*** SUPPLIED MATERIAL Section Begins ***

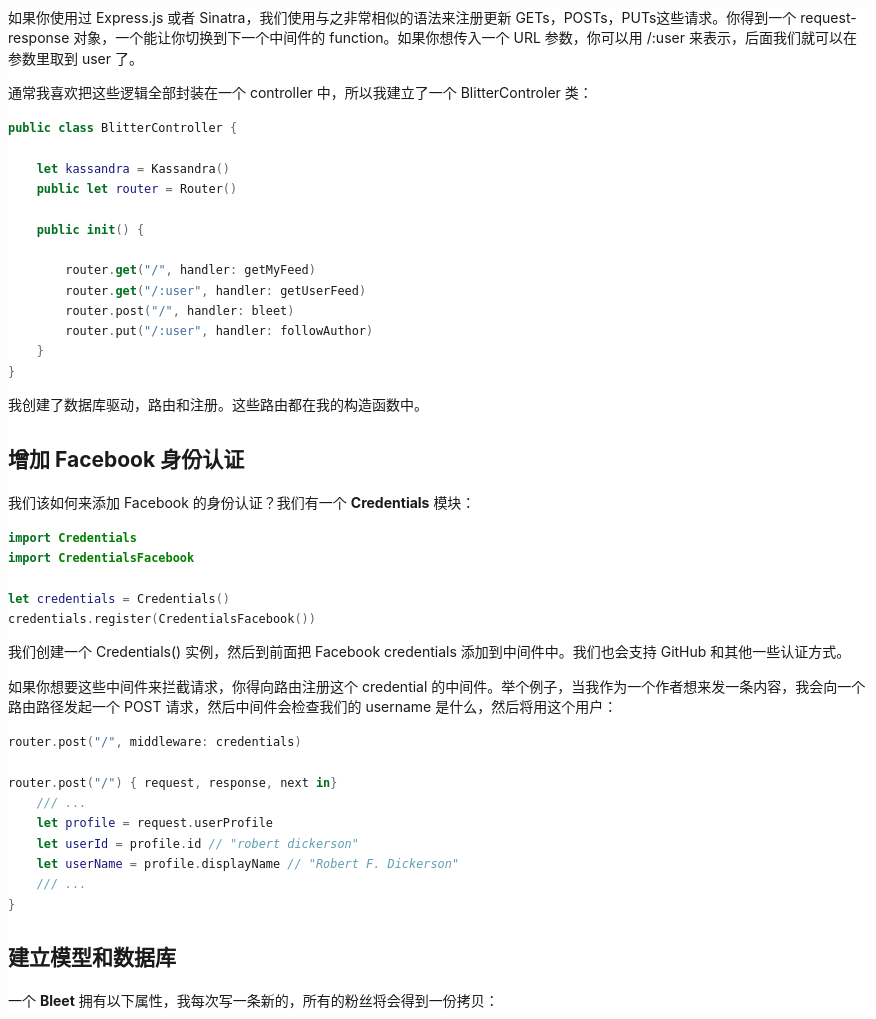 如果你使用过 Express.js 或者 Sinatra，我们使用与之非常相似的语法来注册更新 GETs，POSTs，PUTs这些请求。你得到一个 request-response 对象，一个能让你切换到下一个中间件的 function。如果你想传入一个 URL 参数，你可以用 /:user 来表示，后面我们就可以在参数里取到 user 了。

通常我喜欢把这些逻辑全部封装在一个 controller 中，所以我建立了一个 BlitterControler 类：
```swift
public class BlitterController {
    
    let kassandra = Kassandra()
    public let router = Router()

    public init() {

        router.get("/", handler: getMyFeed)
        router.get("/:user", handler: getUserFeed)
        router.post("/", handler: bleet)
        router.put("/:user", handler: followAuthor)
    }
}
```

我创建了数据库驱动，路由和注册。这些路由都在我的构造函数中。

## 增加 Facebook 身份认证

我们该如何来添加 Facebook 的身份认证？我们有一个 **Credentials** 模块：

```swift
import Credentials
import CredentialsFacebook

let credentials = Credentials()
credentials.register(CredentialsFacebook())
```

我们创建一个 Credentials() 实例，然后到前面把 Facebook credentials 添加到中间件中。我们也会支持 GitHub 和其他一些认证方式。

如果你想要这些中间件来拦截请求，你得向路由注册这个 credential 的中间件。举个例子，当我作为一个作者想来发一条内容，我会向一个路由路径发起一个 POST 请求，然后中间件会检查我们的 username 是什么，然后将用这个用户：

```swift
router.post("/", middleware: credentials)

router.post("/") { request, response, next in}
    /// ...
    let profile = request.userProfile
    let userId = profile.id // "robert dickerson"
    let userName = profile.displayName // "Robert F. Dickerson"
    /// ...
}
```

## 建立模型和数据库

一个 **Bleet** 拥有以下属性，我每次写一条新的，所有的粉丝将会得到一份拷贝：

*** SUPPLIED MATERIAL Section Ends ***
*** SUPPLIED MATERIAL Section Begins ***

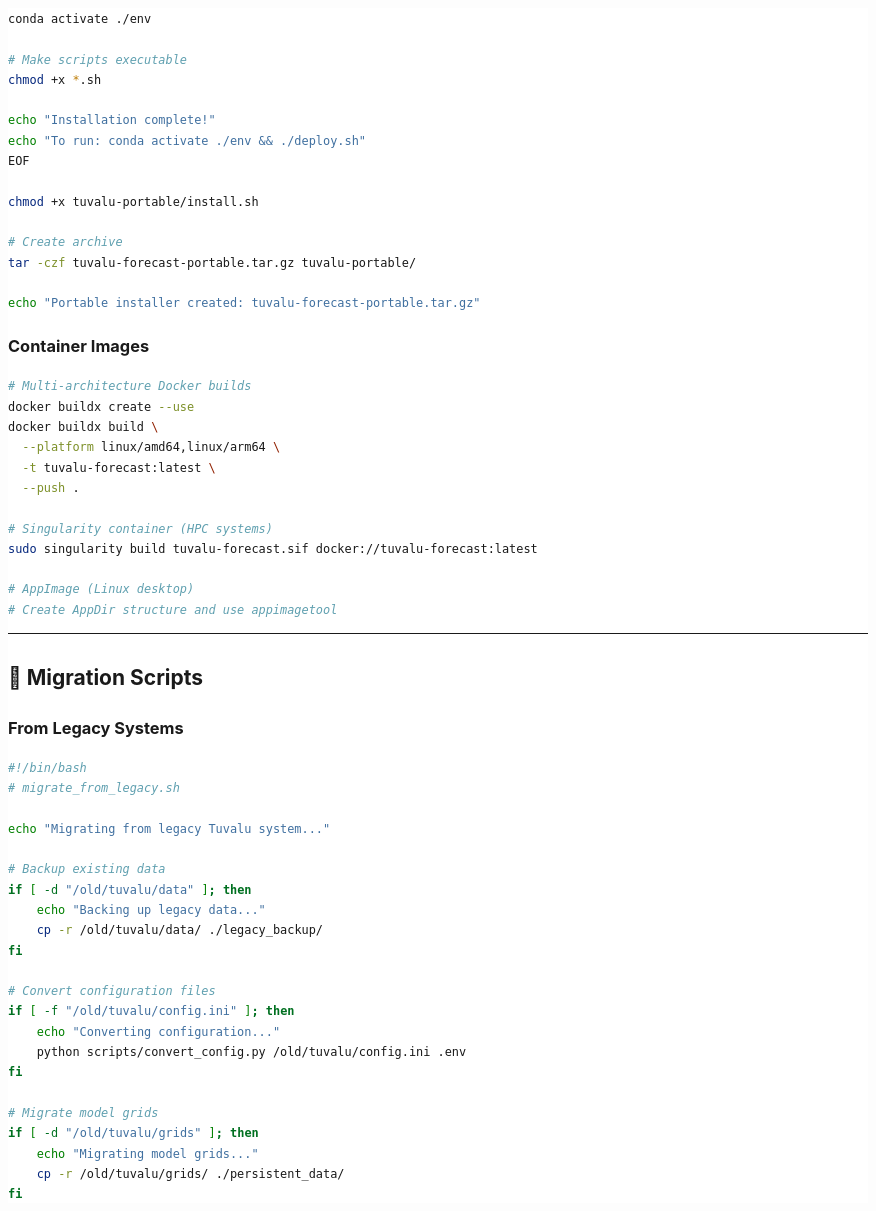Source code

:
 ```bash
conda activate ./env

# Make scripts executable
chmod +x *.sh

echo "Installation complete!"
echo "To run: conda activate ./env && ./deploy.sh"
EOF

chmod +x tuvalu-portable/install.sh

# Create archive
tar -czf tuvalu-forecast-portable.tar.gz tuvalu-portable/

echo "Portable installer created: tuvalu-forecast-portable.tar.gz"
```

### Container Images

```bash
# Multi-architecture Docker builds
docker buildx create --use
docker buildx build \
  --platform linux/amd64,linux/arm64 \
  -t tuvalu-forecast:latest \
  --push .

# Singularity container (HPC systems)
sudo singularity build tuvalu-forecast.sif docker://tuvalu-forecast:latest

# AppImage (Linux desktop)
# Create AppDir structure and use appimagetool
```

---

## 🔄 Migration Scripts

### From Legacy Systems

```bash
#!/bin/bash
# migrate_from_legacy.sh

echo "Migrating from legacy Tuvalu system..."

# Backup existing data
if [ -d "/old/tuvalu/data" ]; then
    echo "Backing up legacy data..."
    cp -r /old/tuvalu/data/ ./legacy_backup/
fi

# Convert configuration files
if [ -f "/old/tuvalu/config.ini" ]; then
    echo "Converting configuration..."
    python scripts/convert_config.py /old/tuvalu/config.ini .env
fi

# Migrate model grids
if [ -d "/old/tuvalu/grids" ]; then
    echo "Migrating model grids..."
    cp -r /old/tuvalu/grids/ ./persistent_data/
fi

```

*** SUPPLIED MATERIAL Section Ends ***

Return the lines of the records that include the string "configuration".

# Convert configuration files
    echo "Converting configuration..."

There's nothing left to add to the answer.